By Special Resolution: A company may voluntarily dissolve after obtaining a 75 percent majority of its shareholders and board of directors. The procedure will not begin until the special resolution is passed. Within 14 days of the resolution’s passage, it must be published in the Official Gazette and in the leading newspapers of that district/city.
Other ways of winding a company by voluntarily means are Declaration of Solvency, declaration can be done by majority of directors and it has to be verified by an affidavit They must declare that a full investigation into the company’s debts has been conducted and that they will be able to pay their debts in full by selling the assets, or that they have no debts. This declaration must be made within 5 weeks of the resolution’s effective date and through meeting of creditors the statement of affairs and the declaration of solvency will be presented to the creditors by the board of directors. If the majority of creditors agree that the company should be wound up voluntarily, the company will be wound up voluntarily. However, if they believe that it is in the best interests of the company for the NCLT/Tribunal to wind up the company because it will be unable to pay its debts, the process of winding up will be initiated by submitting an application to the NCLT/Tribunal.
In Collector of Moradabad v. Equity Insurance Co. Ltd., (1948) 18 Com Cases 309, 317: AIR 1948 Oudh 197 Section 488 does not require that there should be an affidavit by each of the directors making the declaration.

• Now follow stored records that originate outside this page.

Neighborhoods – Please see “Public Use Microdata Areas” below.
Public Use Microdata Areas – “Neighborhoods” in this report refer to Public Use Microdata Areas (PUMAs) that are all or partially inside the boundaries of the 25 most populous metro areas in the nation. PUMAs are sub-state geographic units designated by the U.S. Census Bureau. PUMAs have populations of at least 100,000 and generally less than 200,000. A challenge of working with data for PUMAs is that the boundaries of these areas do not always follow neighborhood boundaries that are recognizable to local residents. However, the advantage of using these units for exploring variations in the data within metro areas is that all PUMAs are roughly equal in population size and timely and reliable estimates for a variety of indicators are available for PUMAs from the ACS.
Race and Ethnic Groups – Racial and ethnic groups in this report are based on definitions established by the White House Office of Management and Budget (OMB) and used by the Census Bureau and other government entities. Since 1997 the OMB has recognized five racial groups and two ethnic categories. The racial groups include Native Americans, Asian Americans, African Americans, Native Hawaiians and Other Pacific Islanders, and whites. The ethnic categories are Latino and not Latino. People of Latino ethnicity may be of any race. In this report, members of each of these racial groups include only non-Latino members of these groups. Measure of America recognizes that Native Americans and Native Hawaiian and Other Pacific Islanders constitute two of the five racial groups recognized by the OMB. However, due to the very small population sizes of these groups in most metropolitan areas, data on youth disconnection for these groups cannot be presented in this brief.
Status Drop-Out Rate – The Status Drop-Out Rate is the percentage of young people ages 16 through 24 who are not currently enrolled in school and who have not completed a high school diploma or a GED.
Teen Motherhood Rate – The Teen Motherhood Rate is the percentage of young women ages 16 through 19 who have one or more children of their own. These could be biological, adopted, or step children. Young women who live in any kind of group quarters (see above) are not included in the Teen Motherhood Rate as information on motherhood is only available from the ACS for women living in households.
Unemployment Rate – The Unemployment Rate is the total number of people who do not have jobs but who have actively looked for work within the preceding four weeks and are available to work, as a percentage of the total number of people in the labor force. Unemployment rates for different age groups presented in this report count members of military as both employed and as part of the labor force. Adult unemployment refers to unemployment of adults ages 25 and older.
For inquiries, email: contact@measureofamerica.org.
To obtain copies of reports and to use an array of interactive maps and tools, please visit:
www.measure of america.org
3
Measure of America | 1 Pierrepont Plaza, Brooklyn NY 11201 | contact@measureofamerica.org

An affidavit by one director is sufficient. In De Courcy v. Clement, (1971) 1 All ER 681: (1971) 41 Com Cases 796 (Ch D) held that while failure to satisfy the conditions under this section makes the declaration of no effect i.e., a nullity, a mere error or omission, while it may expose the declarant to the penal consequences, will not prevent the statement from being a statement for the purpose of satisfying the requirements of the section.
A company can be wound up for a variety of reasons, but it is not as simple as closing the doors to its headquarters or failing to show up for work. Winding Up is a more time-consuming process than incorporation. It can also be concluded that NCLT plays an important role in the dissolution of a company. It takes all measures to protect the interests of creditors and debenture holders and provides a conclusive guideline so that the winding-up process can be followed smoothly and effectively, while also making an effort to be extremely transparent and simple.